Pour la mise en oeuvre du RSA en partenariat avec les départements, je ferai trois propositions.

Premièrement, l'État doit inciter les départements à s'appuyer sur les PLIE. C'est pourquoi je demande leur cofinancement par l'État en l'assortissant de contrats d'objectifs : articulation des PLIE et des maisons de l'emploi, indicateurs mesurant le retour à l'emploi, l'ingénierie de projets, ou encore la concrétisation du partenariat. Les PLIE sont le seul dispositif de retour à l'emploi des publics éloignés du marché du travail qui ne bénéficient pas d'un tel cofinancement.

Deuxièmement, dans le cadre du plan d'inclusion active, le rôle de coordination des politiques d'insertion par les PLIE doit être déterminant.

Enfin, il faut, comme nous l'avons fait à Bègles, prévoir des clauses d'insertion pour tous les marchés publics. Afin d'assurer une meilleure cohérence et coordination des dispositifs d'insertion, un niveau de collectivité devrait être désigné chef de file de la gouvernance. La loi de décentralisation du RMI de décembre 2003 en a confié la mise en oeuvre aux conseils généraux, mais il serait préférable que la gouvernance : coordination des dispositifs, des parcours, de la formation, du retour à l'emploi, soit confiée à l'échelon de proximité que sont les intercommunalités, c'est-à-dire aux EPCI, qui s'appuieraient sur les PLIE et les maisons de l'emploi.

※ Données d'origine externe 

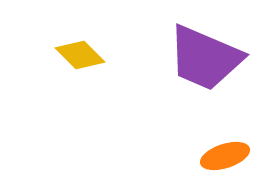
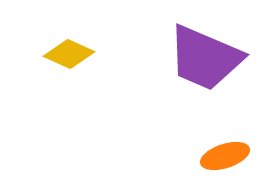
yellow diamond: moved 11 px left, 1 px up; rotated 21 degrees counterclockwise
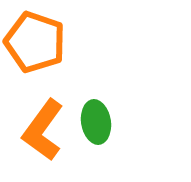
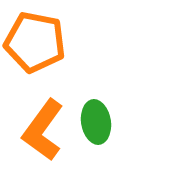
orange pentagon: rotated 8 degrees counterclockwise
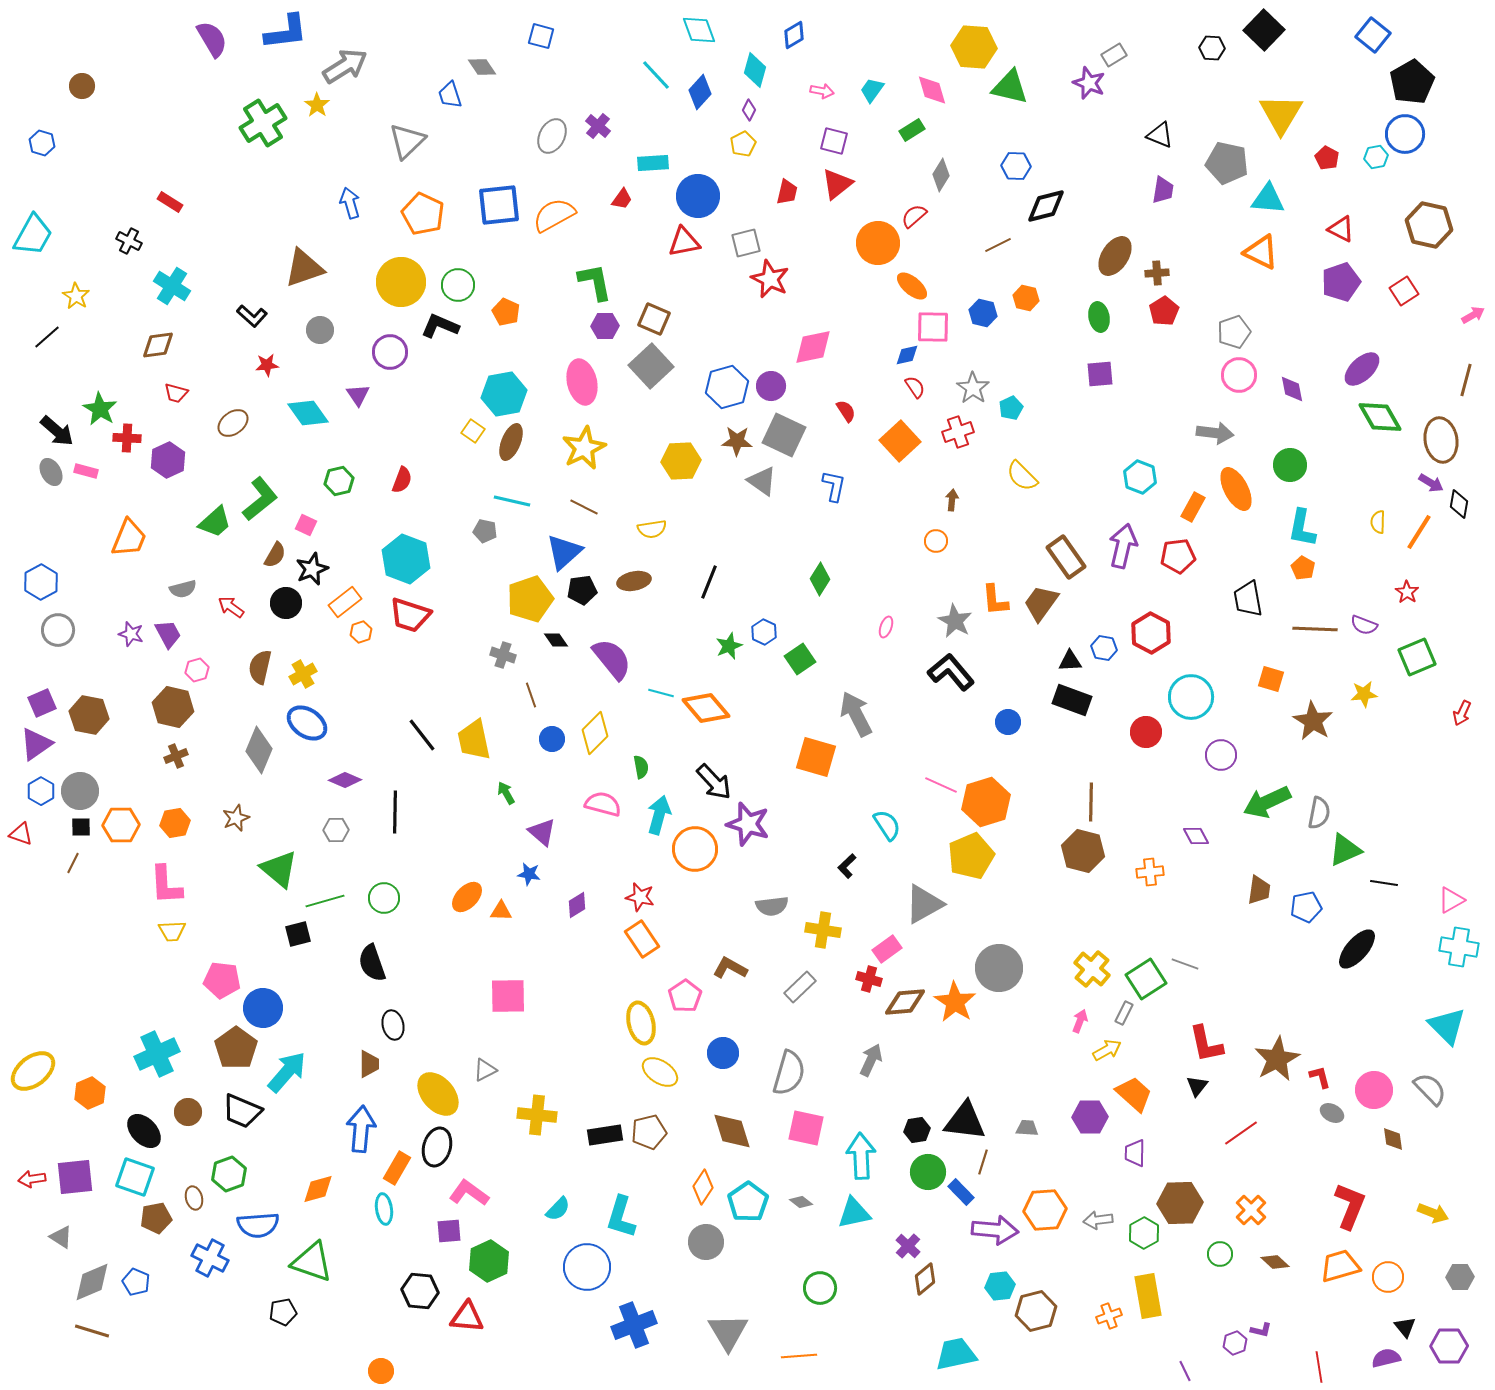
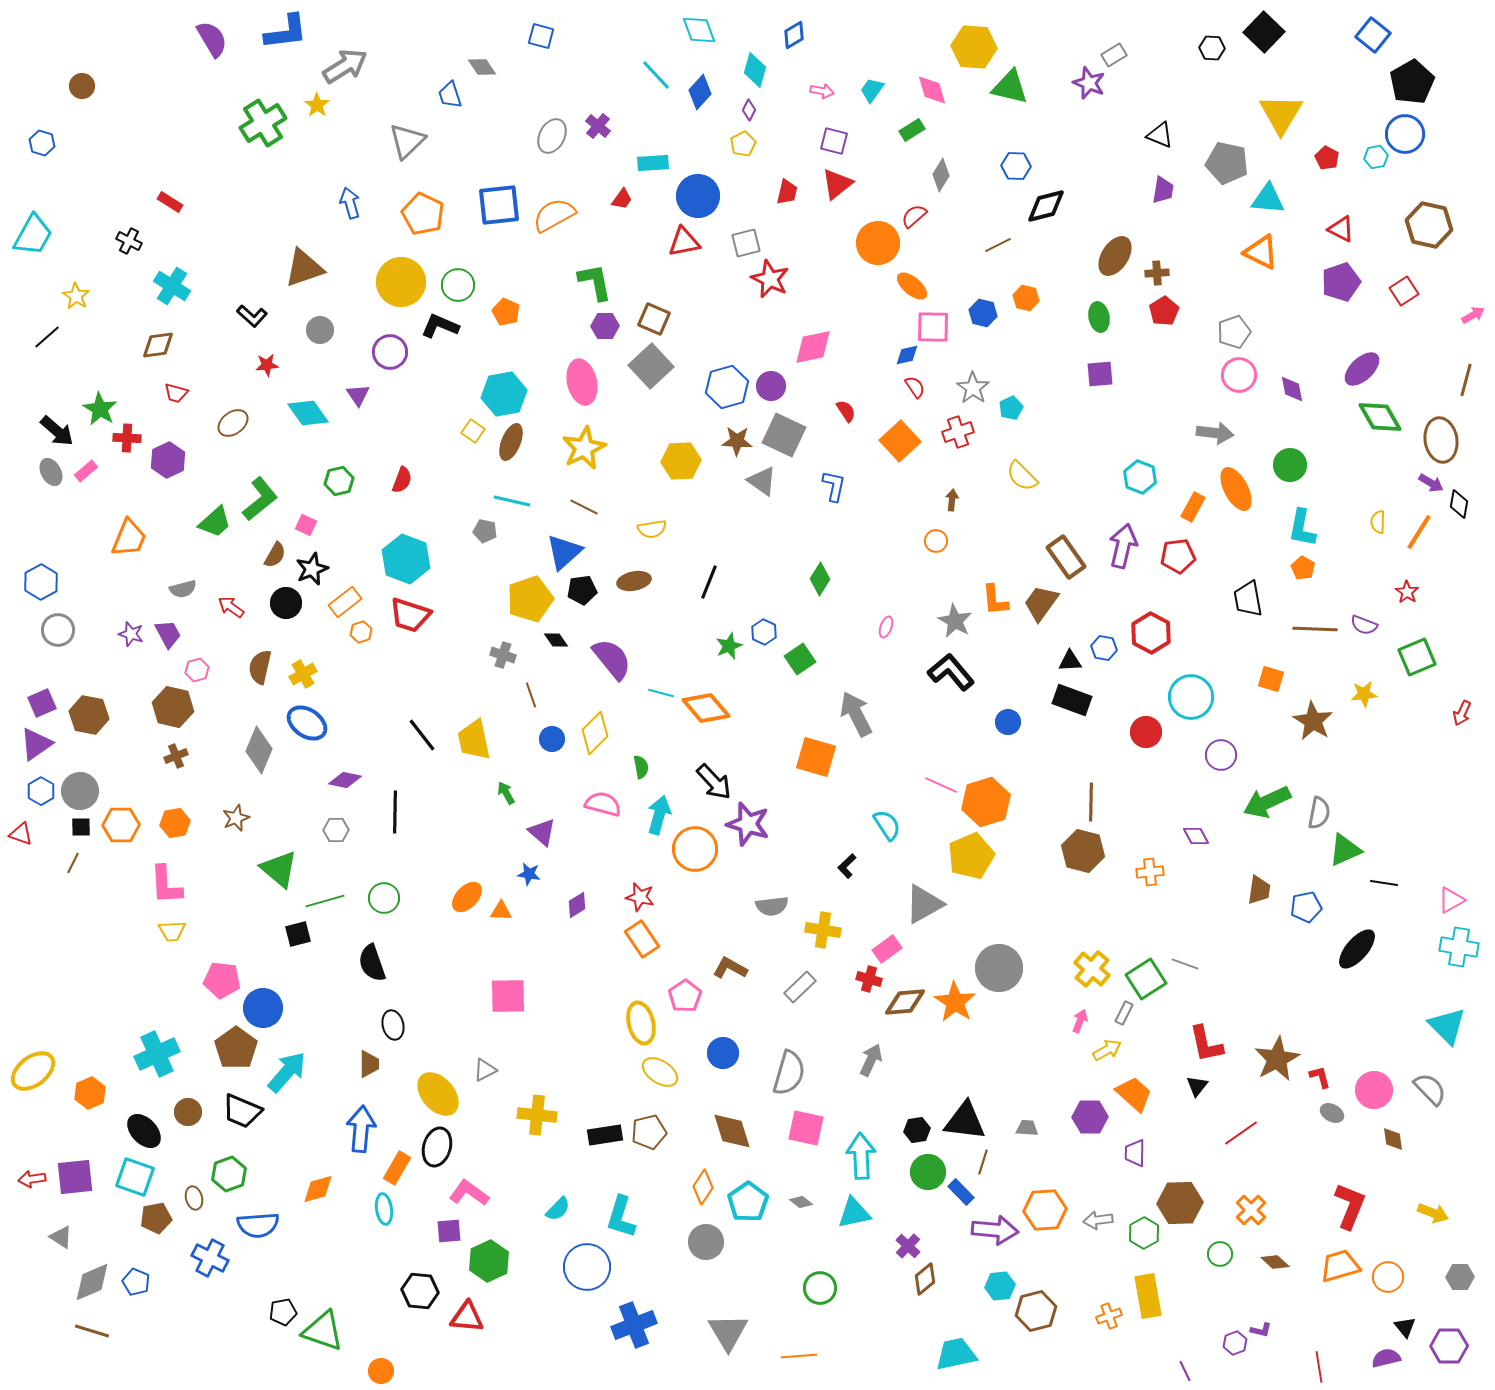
black square at (1264, 30): moved 2 px down
pink rectangle at (86, 471): rotated 55 degrees counterclockwise
purple diamond at (345, 780): rotated 12 degrees counterclockwise
green triangle at (312, 1262): moved 11 px right, 69 px down
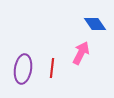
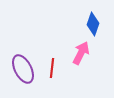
blue diamond: moved 2 px left; rotated 55 degrees clockwise
purple ellipse: rotated 36 degrees counterclockwise
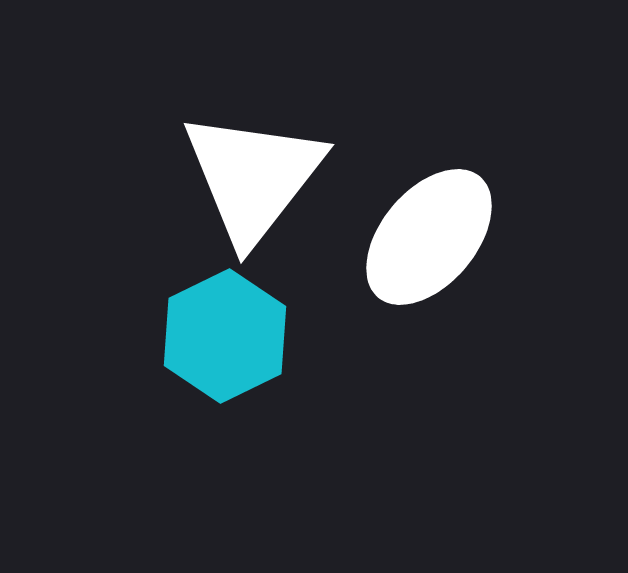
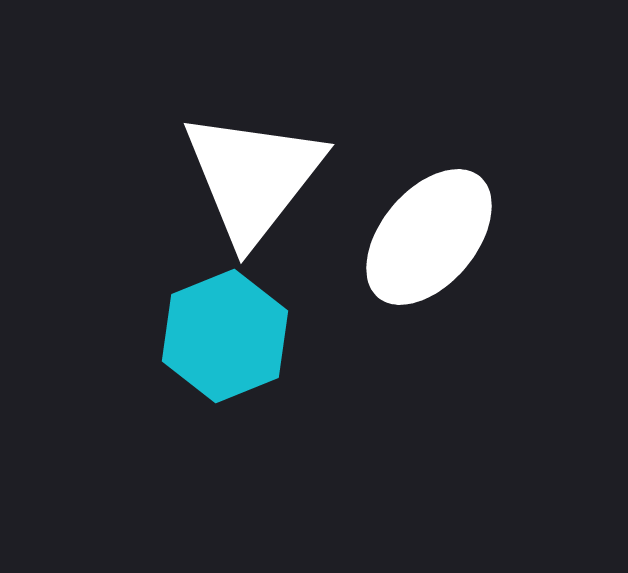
cyan hexagon: rotated 4 degrees clockwise
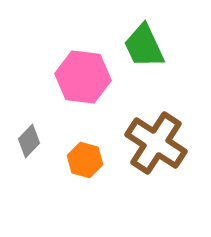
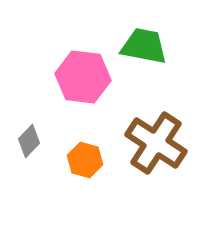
green trapezoid: rotated 126 degrees clockwise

Monsieur le haut-commissaire, vous avez choisi un chemin difficile en apportant votre caution à une politique de rupture libérale, en contradiction avec vos valeurs. Vous estimez que vous pourrez construire une sorte d'îlot de bien-être pour les pauvres dans un océan de précarité. Libre à vous de faire un tel choix. Je vous souhaite bonne chance, vous en aurez besoin ! (Applaudissements sur les bancs du groupe de la Gauche démocrate et républicaine et du groupe socialiste, radical, citoyen et divers gauche.)